Valls tem dito que não negociará esse artigo. Se essa negociação ocorrer, ele se veria obrigado a pensar em deixar o Governo. Mais ainda se o texto for retirado, que é o que os sindicatos exigem e para o que tendem os deputados rebelados do Partido Socialista, no governo.

Hollande afirmou nesta sexta-feira, no Japão, onde participa da reunião do G7, que “o diálogo é sempre possível”, mas que não pode se basear em um “ultimato” como o colocado pelas centrais sindicais. “Não se pode admitir a existência de um sindicato que diz que não respeita a lei”, disse o presidente, fazendo referência à CGT, principal central do país e a mais atuante nos protestos.

Hollande se disse disposto a “fazer de tudo para garantir o bom funcionamento da economia” e, portanto, a viabilizar pela força a distribuição de combustível para os postos, garantir o funcionamento das centrais nucleares e retirar as barricadas erguidas nas estradas e na frente de centros estratégicos de produção e logística.

Unidades policiais antidistúrbios tomaram posição na manhã desta sexta-feira em algumas das seis refinarias bloqueadas, como a de Donges, na Bretanha, com a intenção de retirar as centenas de trabalhadores que impedem o acesso aos tanques desde o dia 19 de maio. Mesmo que consigam fazer isso, o problema do desabastecimento de combustível que atinge 4.000 dos 12.000 postos franceses não será resolvido, pois a maioria dos funcionários das refinarias estão em greve.

Pressão sindical ganha força em progressão geométrica à medida que se aproxima a realização da Eurocopa

Devido à grave crise de abastecimento, o Ministério da Agricultura baixou nesta sexta-feira um decreto permitindo que os agricultores utilizem óleo de calefação em seus tratores.

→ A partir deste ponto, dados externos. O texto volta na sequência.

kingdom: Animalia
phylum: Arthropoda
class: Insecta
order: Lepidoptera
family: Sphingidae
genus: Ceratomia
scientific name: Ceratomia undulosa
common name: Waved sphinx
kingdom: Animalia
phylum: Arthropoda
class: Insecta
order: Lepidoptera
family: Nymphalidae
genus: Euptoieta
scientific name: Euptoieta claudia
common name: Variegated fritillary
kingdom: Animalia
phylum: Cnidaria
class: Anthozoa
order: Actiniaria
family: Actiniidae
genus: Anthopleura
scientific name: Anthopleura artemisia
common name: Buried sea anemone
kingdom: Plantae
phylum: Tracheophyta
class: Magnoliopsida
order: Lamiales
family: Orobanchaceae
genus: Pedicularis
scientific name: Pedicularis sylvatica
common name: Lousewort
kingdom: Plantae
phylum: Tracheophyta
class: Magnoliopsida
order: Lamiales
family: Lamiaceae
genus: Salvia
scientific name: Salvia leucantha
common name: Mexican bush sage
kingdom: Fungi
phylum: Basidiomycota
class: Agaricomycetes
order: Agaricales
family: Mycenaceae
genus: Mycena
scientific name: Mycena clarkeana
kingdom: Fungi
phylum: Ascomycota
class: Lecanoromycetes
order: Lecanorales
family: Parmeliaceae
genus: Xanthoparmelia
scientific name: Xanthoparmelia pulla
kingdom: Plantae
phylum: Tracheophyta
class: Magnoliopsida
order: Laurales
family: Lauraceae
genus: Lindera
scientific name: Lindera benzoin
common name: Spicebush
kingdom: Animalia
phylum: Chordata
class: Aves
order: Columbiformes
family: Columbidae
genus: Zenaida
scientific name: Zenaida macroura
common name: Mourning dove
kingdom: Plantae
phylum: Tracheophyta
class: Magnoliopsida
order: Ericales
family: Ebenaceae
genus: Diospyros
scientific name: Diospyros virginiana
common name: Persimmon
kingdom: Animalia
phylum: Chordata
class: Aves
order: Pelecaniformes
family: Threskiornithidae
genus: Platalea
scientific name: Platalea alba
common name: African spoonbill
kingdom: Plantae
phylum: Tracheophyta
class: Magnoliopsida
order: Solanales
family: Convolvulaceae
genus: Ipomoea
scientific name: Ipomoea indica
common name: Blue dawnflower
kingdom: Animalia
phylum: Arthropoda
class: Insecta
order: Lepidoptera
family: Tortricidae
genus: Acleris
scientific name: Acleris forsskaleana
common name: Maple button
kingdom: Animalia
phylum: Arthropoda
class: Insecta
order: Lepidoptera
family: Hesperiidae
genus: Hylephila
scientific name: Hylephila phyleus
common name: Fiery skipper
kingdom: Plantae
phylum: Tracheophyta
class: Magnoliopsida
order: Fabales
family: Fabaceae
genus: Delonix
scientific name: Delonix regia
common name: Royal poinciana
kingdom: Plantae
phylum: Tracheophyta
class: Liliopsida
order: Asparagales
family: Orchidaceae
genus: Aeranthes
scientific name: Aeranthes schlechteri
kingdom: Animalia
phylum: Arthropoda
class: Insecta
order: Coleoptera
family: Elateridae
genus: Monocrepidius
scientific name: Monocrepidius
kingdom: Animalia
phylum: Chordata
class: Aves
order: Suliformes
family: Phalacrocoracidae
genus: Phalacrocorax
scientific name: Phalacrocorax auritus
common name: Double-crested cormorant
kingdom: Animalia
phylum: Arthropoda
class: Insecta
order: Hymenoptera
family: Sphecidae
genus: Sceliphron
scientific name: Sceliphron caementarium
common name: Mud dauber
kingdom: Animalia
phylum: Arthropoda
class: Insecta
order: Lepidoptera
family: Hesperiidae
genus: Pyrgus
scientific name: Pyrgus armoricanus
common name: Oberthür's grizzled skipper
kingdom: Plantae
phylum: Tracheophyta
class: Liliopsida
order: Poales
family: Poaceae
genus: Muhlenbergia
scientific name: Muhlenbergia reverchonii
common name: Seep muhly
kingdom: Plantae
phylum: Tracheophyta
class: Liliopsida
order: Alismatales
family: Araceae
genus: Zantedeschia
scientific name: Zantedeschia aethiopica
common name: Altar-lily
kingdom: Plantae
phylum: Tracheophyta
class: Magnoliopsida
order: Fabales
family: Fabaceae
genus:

As sete centrais sindicais que organizam os protestos afirmam, em texto divulgado na noite desta quinta-feira, que “a mobilização se amplia e ganha força” com o “maciço” repúdio da população à reforma. Segundo as pesquisas, mais de 60% dos franceses apoiam os protestos e se opõem ao projeto de lei.

Por isso, os sindicalistas decidiram realizar a partir desta sexta-feira assembleias nos locais de trabalho, que se somarão às manifestações e greves. Eles também querem realizar, a partir de segunda-feira, dentro das empresas, votações sobre a reforma e os protestos a fim de encaminhar seus resultados ao presidente François Hollande. A força de pressão dos sindicatos aumenta em progressão geométrica à medida que se aproxima a realização da Eurocopa no país, com início previsto para 10 de junho.